Is a lymph node biopsy study in ME/CFS feasible?

V.R.T.

Senior Member (Voting Rights)
Polybio recently announced a cervical lymph node tissue biopsy study in Long Covid, and @ME/CFS Science Blog said on BlueSky that they're not aware of anything similar happening in ME/CFS research.

Info about the polybio study:

Apparantly done by fine needle aspirate.

@Jonathan Edwards has hypothesised that the abberant signalling in ME/CFS may take place in hard to reach tissues, including lymph nodes.

I am wondering why a lymph tissue study has not been done in ME/CFS, and whether it would be sensible for researchers to attempt to get one going now in order to look for abberant immune signalling.

It seems to me it might be a possible shortcut to an answer if it is feasible.
 
Couple things previously said:

Sampling lymph nodes is a very unrewarding exercise. We did needle aspirations in the 1990s and learnt nothing much. They can diagnose cancer, that's about all. Biopsy removes the functioning node and is not justified unless you are looking for a clear diagnosis like lymphoma or TB. Cell populations vary enormously otherwise.
Is there no good way to test with fine needle aspiration for what antigen made its way to the lymph node to initiate the swelling? Like with transcriptomics or proteomics to compare to before it was swollen maybe.

And isn't there a good chance there are new B cells and antibodies being produced if a lymph node is swollen? So would it make sense to see how the B cell/antibody repertoire changes in people whose lymph nodes swell after exertion?
We tried this sort of thing in the 1990s and it was clear that sampling problems made findings uninterpretable. That is not going to change with new omics techniques. It wasn't that you could not find things, just that because the tissue architecture is so variable and complicated you could never expect to get a representative answer.
 
Another problem I guess is that the lymph node extracted from the living donor may not actually be one where something problematic is going on.

If researchers had access to donated bodies from people with ME/CFS who have died, what would be the things worth looking for in the lymph nodes?
 
I am not aware of any chronic immunological disease where lymph node needle aspiration studies have told as anything useful. The study I referred to previously was in lupus. It was the PhD project for an extremely bright, conscientious medical trainee, with excellent manual skills. She was so demoralised by the impossibility of getting any useful results she decided to go off and become a professor of rehabilitation!!

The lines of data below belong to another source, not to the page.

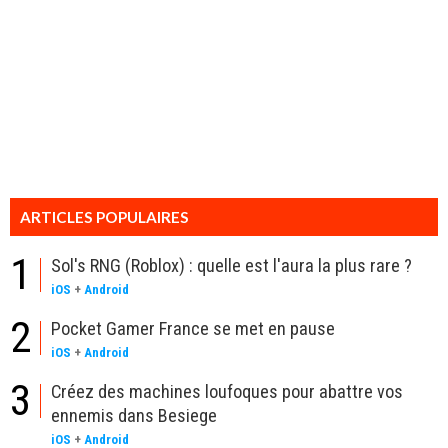
ARTICLES POPULAIRES
1
Sol's RNG (Roblox) : quelle est l'aura la plus rare ?
iOS
+
Android
2
Pocket Gamer France se met en pause
iOS
+
Android
3
Créez des machines loufoques pour abattre vos
ennemis dans Besiege
iOS
+
Android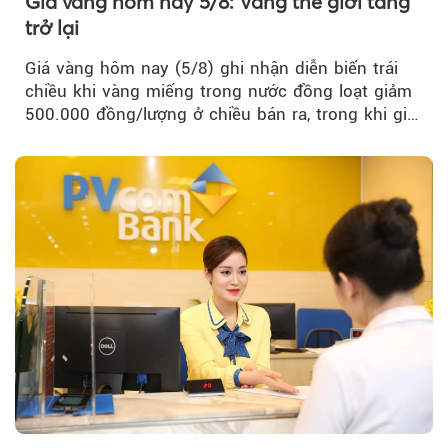
Giá vàng hôm nay 5/8: Vàng thế giới tăng
trở lại
Giá vàng hôm nay (5/8) ghi nhận diễn biến trái
chiều khi vàng miếng trong nước đồng loạt giảm
500.000 đồng/lượng ở chiều bán ra, trong khi giá
vàng nhẫn tăng, giảm không đồng nhất giữa các
thương hiệu.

Cervical lymph nodes tend to be quite small and difficult to get samples from. They are close to a lot of very important structures like arteries to the brain so you. have to be careful. The cells you get out will be dependent on exactly where the needle goes. To be representative even of cervical node cells you would probably need at least five samples from different nodes. In most people I doubt you can find five nodes big enough to sample.
 
The study I referred to previously was in lupus. It was the PhD project for an extremely bright, conscientious medical trainee, with excellent manual skills. She was so demoralised by the impossibility of getting any useful results she decided to go off and become a professor of rehabilitation!!
What a shame - unless she’s using her abilities to debunk the entire field?
 
I attended days and days' worth of talks about B cells the week before last. Phenotypes change so much with the most subtle of context changes, even within different regions of the same GC. I can't imagine how one would combat spatial sampling artefacts if aspirating by fine needle from lymph node. As JE says you'd need many samples? Seems tricky and even then there would be some assumptions at play.

I would love for this to be an easy and useful thing to do, though.